La malnutrición está costando a México casi 30 mil millones de dólares al año

¿Se puede poner un precio al costo de una dieta desequilibrada? El Programa Mundial de Alimentos (PMA) lo tiene, y representa una cuantiosa factura.

La obesidad (alta ingesta de alimentos inadecuados) y la desnutrición (bajo consumo de alimentos), son dos caras de la misma moneda. Estos dos fenómenos, aparentemente separadas de la malnutrición, se presentan de manera conjunta en los mismos países, comunidades e incluso familias. Esto se conoce como la “doble carga de la malnutrición”, que incurre en altos costos económicos para los países en donde está presente.

En los últimos 20 años, la región de América Latina y el Caribe ha logrado importantes avances en la reducción de la desnutrición, pero al mismo tiempo también se ha producido un aumento del sobrepeso y la obesidad, además de enfermedades crónicas relacionadas.

En 2017, un estudio innovador del Programa Mundial de Alimentos ha puesto un precio a esta doble carga, mostrando cómo los países latinoamericanos están pagando directamente el costo por la malnutrición a través de la atención médica y la escolarización, e indirectamente a través de la pérdida de productividad de la población afectada.

El estudio analizó datos de Chile, Ecuador y México, y estimó que el impacto combinado de la doble carga de malnutrición representaba una pérdida neta del 4.3% del Producto Interno Bruto (PIB) anual (equivalente a 4,300 millones de dólares) en Ecuador y del 2.3% (28,800 millones de dólares) en México. En el caso de Chile, donde ya se ha erradicado la desnutrición, el costo es del 0.2% (500 millones de dólares).

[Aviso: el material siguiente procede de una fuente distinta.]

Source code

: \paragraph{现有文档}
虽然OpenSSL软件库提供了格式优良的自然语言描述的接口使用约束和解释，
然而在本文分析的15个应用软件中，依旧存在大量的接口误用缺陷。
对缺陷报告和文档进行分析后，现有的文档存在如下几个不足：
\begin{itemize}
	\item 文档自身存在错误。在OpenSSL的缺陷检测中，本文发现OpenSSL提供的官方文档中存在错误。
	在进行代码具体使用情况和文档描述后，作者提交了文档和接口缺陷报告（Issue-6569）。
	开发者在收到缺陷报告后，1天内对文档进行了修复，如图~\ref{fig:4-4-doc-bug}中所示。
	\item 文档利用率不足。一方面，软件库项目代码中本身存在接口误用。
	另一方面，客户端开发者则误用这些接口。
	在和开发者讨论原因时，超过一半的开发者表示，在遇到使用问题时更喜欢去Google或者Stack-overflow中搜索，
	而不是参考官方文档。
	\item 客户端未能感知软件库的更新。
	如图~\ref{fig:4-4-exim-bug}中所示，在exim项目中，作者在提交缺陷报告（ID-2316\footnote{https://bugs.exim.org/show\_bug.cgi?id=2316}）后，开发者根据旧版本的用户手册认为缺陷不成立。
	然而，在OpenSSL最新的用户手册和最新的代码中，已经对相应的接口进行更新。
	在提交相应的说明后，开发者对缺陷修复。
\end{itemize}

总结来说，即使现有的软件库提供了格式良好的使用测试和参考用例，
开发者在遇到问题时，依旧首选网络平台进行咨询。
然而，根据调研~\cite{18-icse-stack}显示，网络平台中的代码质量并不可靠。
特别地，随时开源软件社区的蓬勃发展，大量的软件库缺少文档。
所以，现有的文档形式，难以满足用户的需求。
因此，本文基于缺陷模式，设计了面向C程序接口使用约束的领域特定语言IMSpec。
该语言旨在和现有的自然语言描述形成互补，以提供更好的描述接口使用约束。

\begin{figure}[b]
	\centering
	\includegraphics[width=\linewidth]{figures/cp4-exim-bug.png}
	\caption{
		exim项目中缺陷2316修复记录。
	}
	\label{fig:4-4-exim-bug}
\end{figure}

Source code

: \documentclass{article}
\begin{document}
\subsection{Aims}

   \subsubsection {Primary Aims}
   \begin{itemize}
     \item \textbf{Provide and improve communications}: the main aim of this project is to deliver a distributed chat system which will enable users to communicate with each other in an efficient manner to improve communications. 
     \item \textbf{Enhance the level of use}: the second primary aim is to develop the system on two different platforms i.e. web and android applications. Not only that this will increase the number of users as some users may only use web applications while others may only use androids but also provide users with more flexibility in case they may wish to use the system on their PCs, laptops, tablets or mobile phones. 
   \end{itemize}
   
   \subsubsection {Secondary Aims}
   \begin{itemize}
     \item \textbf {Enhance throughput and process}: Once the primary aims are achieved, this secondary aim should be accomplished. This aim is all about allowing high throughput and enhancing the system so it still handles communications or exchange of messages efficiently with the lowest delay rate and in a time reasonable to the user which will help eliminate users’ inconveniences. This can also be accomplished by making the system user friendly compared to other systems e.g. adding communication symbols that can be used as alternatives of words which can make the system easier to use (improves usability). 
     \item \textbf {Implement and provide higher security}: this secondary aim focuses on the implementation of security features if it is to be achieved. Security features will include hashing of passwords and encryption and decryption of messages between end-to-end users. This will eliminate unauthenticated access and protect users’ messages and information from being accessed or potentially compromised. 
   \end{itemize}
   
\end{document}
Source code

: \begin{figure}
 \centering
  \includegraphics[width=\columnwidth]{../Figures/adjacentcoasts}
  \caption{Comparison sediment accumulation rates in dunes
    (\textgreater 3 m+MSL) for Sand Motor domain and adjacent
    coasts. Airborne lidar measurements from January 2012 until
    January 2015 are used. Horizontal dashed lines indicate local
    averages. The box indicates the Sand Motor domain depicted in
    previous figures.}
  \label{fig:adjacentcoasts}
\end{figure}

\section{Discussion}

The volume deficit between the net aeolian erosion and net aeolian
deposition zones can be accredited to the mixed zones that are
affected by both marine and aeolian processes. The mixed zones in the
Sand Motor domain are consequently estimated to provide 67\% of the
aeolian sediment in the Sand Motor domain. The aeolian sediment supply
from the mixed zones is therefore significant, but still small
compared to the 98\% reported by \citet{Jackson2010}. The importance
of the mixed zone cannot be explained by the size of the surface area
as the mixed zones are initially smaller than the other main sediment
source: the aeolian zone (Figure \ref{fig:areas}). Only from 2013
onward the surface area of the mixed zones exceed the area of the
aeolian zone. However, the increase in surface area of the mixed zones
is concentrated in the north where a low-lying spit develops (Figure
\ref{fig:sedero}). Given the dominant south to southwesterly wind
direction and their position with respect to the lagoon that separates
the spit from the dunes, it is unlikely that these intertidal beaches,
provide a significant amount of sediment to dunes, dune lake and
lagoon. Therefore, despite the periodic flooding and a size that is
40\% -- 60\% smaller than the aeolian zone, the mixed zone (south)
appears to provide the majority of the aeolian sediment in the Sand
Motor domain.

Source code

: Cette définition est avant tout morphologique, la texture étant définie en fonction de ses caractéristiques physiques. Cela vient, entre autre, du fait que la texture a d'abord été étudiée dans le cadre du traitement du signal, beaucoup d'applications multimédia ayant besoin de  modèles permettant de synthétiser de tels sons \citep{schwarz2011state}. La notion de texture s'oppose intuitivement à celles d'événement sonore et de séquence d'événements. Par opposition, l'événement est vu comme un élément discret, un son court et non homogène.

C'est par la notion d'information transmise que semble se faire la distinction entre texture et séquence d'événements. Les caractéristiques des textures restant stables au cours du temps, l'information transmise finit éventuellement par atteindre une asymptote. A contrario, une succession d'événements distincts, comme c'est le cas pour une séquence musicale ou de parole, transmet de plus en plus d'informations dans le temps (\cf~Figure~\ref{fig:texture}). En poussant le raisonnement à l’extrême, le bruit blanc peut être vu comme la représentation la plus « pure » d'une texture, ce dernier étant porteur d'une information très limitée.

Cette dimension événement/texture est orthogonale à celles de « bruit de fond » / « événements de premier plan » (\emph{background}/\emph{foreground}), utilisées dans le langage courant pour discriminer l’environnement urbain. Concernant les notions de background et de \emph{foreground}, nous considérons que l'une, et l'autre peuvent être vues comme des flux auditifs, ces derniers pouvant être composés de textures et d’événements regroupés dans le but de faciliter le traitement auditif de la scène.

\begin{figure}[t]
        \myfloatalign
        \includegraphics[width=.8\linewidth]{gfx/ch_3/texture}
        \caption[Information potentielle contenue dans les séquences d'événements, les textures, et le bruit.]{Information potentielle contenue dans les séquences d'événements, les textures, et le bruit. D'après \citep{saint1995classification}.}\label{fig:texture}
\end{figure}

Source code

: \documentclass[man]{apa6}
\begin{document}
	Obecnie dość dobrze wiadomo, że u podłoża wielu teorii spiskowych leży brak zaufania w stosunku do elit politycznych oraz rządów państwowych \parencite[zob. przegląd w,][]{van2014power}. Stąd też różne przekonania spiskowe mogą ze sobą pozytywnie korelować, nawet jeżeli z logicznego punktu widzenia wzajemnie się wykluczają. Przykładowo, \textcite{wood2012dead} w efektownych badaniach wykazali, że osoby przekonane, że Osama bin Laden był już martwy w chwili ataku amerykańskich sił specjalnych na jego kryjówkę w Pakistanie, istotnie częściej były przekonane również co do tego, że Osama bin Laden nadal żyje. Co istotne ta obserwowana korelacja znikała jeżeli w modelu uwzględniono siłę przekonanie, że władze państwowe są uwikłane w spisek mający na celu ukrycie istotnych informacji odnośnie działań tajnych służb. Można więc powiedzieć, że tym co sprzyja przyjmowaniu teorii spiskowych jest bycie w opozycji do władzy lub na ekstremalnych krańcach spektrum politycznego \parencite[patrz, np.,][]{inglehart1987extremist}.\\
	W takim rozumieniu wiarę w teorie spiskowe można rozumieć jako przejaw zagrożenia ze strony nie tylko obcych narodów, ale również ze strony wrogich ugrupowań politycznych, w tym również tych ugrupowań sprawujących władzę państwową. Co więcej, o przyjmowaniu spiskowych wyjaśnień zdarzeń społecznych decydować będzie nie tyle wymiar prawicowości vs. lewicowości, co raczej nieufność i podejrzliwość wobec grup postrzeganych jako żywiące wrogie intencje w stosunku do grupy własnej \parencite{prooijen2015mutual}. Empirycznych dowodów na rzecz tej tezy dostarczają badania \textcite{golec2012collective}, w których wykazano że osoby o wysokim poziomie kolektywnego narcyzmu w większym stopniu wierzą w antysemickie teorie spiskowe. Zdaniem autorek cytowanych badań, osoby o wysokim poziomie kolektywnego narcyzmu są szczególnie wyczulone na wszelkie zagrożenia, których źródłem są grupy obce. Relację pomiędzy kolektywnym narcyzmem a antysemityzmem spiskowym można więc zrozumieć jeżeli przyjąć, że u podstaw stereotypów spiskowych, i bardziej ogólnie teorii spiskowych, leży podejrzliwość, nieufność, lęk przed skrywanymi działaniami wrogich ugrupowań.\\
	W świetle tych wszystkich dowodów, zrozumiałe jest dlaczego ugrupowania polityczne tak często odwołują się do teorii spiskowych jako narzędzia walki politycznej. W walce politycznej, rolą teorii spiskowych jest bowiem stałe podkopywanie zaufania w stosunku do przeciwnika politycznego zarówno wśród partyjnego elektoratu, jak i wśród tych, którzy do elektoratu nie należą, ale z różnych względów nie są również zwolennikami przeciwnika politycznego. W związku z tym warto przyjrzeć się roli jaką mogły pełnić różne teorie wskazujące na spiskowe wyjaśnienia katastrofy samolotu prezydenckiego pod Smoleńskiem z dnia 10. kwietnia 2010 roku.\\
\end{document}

Aquí están las principales razones

La desnutrición afecta el potencial educativo: La desnutrición afecta la educación de los niños de dos maneras. En primer lugar, una alimentación inadecuada durante los primeros mil días de vida, desde la concepción hasta su segundo cumpleaños, genera un menor desarrollo cognitivo. En segundo lugar, al no tener suficientes nutrientes durante la edad escolar, generan problemas para concentrarse en clase, afectando su rendimiento escolar. Por lo tanto, los niños subalimentados tienen mayores probabilidades de repetir los años escolares, generando un costo para los gobiernos y las familias.

El potencial educativo desaprovechado conduce a la pérdida de productividad: Los niños que sufren de desnutrición son más propensos a tener un desarrollo cognitivo deficiente y niveles educativos más bajos que aquellos con una alimentación adecuada, limitando su potencial de trabajo a lo largo de su vida. Al ingresar a la población económicamente activa, su contribución puede verse limitada.

La muerte prematura por malnutrición se traduce en pérdida de productividad: La pérdida de productividad a causa de la muerte prematura, como resultado de la desnutrición, creó una carga significativa para las economías de los países. La muerte prematura por desnutrición significa que las personas dejan de formar parte o no forman parte de la población en edad económicamente activa.

El ausentismo laboral produce pérdida de productividad: Las enfermedades crónicas relacionadas con el sobrepeso y obesidad pueden provocar días laborales perdidos en visitas médicas, reposos obligatorios o ausentismo por enfermedad. Los estudios sobre ausentismo laboral han encontrado que los trabajadores con sobrepeso y obesidad están ausentes del trabajo más días al año debido a una enfermedad, independientemente del tipo de ocupación.

La desnutrición tiene costos directos de atención médica: Tanto la desnutrición como el sobrepeso y obesidad están asociados con los costos en el sector de la salud. Los niños que sufren de desnutrición tienen mayores posibilidades de contraer enfermedades, principalmente diarrea e infecciones respiratorias. La nutrición puede conducir a enfermedades no transmisibles como diabetes tipo II, hipertensión y cáncer. Aunque los efectos sobre la salud pueden ser de inicio lento, generan repercusiones a largo plazo y requieren años de atención médica.

Según el estudio, aunque la desnutrición está disminuyendo, se espera que la obesidad y sobrepeso se conviertan en la mayor carga social y económica de la región. Los autores recomiendan que los gobiernos promuevan la educación de los consumidores a través de políticas e incentivos claros para generar un etiquetado de alimentos confiable, programas de actividad física y el apoyo de programas comunitarios de educación nutricional. También alientan a la industria alimentaria a que colabore con los gobiernos para garantizar la producción, la disponibilidad y la accesibilidad de los productos alimenticios saludables, y para desempeñar un papel positivo y responsable en la educación de los consumidores sobre las opciones alimentarias positivas.